Katanin is believed to be regulated by the phosphorylation of other proteins. Bending enhances the access of katanin to the lattice, facilitating severing.

==Function in plants==
Katanin is also found to have similar functions in higher plants. The form and structure of a plant cell is determined by the rigid cell wall, which contains highly organized cellulose, the orientation of which is affected by microtubules that serve to guide the deposition of forming fibers. The orientation of the cellulose microfibrils within the cell wall is determined by the microtubules, which are aligned perpendicular to the major axis of cell expansion. Because plant cells lack traditional centrosomes, katanin accumulates at the nuclear envelope during pre-prophase and prophase, where the spindle microtubules are forming.

During cell elongation, microtubules must adjust their orientation constantly to keep up with the increasing cell length. This constant change in microtubule organization was proposed to be performed by the rapid disassembly, assembly, and translocation of microtubules. Recently, mutations in the plant katanin homologue have been shown to alter transitions in microtubule organization, which, in turn, cause impairments in the proper deposition of cellulose and hemicellulose. This is presumed to be caused by the plant cell's lack of ability to regulate microtubule lengths.

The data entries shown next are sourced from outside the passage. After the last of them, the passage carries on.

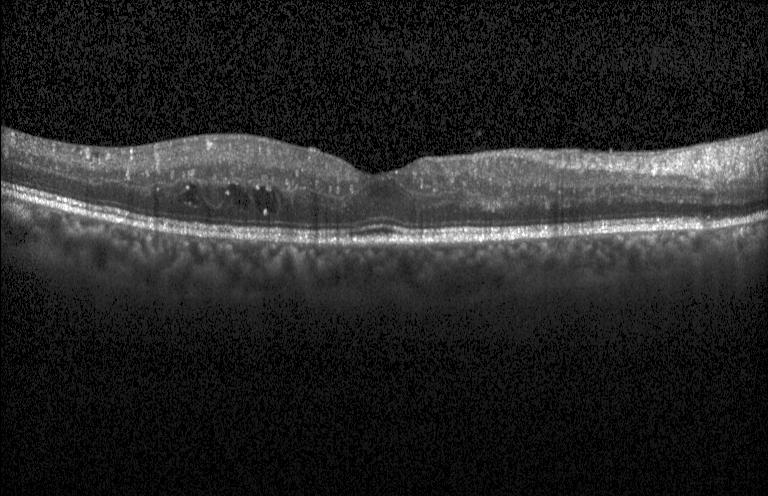 Retinal OCT cross-section
Impression: DME.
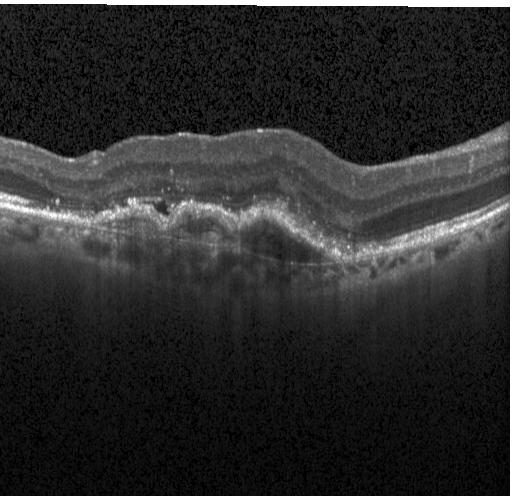
Acquired on a Heidelberg Spectralis · optical coherence tomography B-scan.
The scan shows CNV.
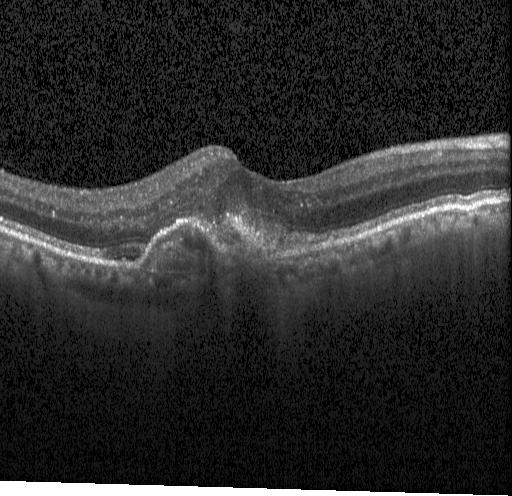
Diagnosis: a choroidal neovascular membrane.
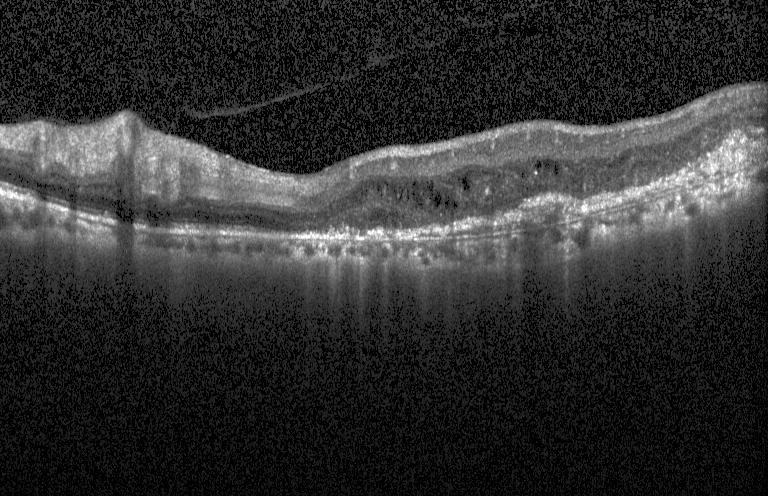

Retinal OCT cross-section.
Choroidal neovascularization (CNV).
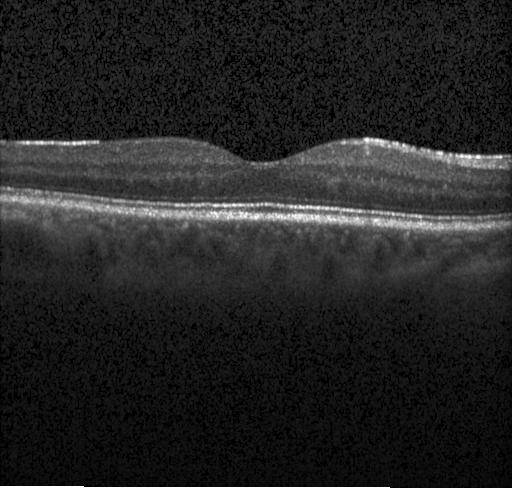 Macular OCT demonstrating neither choroidal neovascularization, diabetic macular edema, nor drusen.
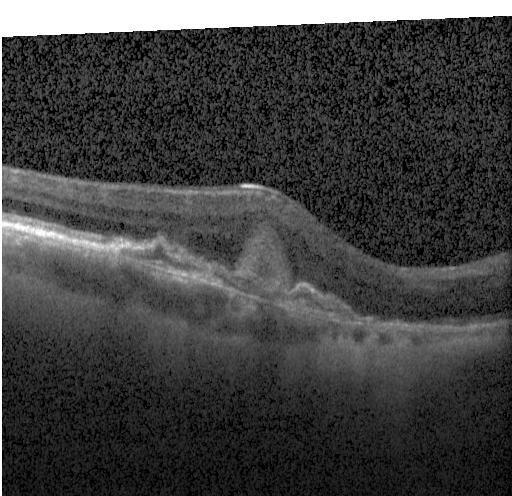

Finding: a choroidal neovascular membrane.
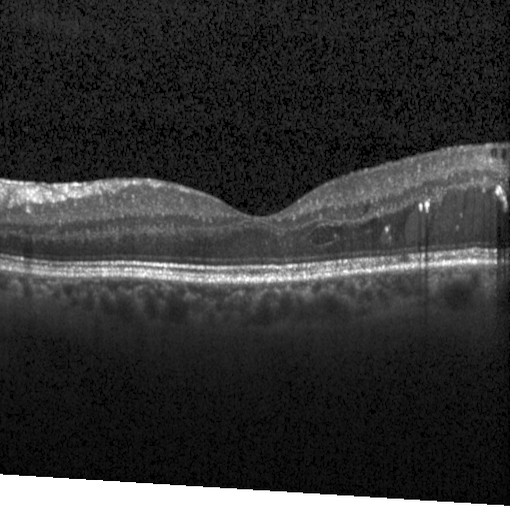

Finding: diabetic macular edema (DME).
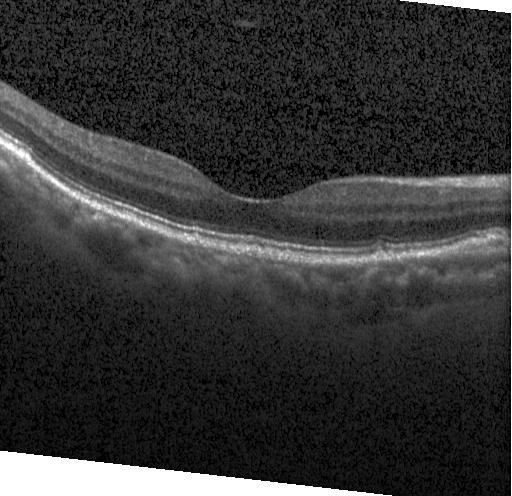 Spectral-domain optical coherence tomography; acquired on a Heidelberg Spectralis; fovea-centered; optical coherence tomography scan — Impression: no choroidal neovascularization, diabetic macular edema, or drusen.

The p80 katanin regulatory subunit is encoded by four genes in Arabidopsis. Therefore, a His-tagged At-p60 was made to describe its functions in plants. The His-At-p60 can sever microtubules in vitro in the presence of ATP. It directly interacts with microtubules in co-sedimentation assays. The ATPase activity was stimulated in a non-hyperbolic way. ATP hydrolysis is stimulated at a low tubulin/At-p60 ratio and inhibited at higher ratios. The low ratios favor the katanin subunit interactions, whereas the high ratios show impairment. The At-p60 can oligomerize like the ones in animals. The At-p60 interacts directly with microtubules, whereas the animal p60 bind via their N-termini. The N-terminal part of p60 is not well conserved between the plant and animal kingdoms.